▶ **EXERCISE INSTRUCTIONS**:
Rewrite everything in the listing below from "YOU MIGHT ALSO LIKE" down to "COMO Le Montrac", changing "Press Release" to "Press Releases" and keeping every other line the same. Leave the pictures out of your answer.

[Dataset entries]

::::

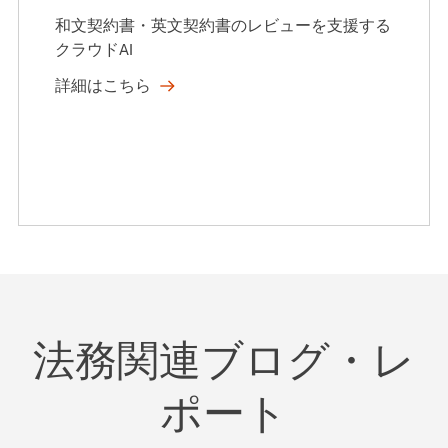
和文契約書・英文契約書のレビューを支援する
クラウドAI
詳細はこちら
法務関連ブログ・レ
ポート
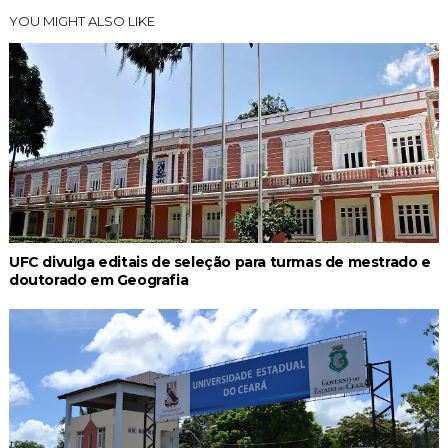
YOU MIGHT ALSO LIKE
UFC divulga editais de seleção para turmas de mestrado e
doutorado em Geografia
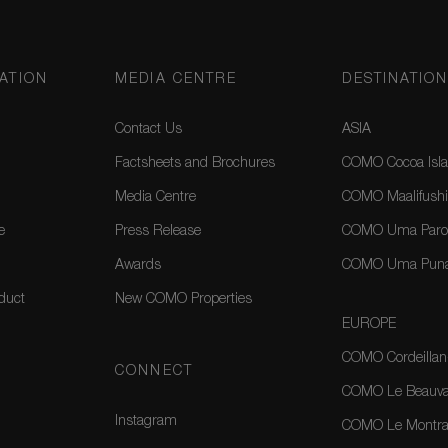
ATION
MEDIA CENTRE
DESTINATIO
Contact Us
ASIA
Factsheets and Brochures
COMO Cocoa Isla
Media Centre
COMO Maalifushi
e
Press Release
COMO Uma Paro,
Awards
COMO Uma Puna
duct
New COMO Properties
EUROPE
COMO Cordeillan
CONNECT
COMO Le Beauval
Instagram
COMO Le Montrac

::::

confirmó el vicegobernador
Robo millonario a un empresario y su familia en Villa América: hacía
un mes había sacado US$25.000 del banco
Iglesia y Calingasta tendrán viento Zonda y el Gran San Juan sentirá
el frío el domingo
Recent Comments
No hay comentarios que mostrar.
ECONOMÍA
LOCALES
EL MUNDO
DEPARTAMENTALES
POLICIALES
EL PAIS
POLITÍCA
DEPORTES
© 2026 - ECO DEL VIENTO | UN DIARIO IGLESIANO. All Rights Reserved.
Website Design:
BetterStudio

::::

▶ **RESPONSE TO THIS TASK**:
YOU MIGHT ALSO LIKE
UFC divulga editais de seleção para turmas de mestrado e
doutorado em Geografia
ATION
MEDIA CENTRE
DESTINATIO
Contact Us
ASIA
Factsheets and Brochures
COMO Cocoa Isla
Media Centre
COMO Maalifushi
e
Press Releases
COMO Uma Paro,
Awards
COMO Uma Puna
duct
New COMO Properties
EUROPE
COMO Cordeillan
CONNECT
COMO Le Beauval
Instagram
COMO Le Montrac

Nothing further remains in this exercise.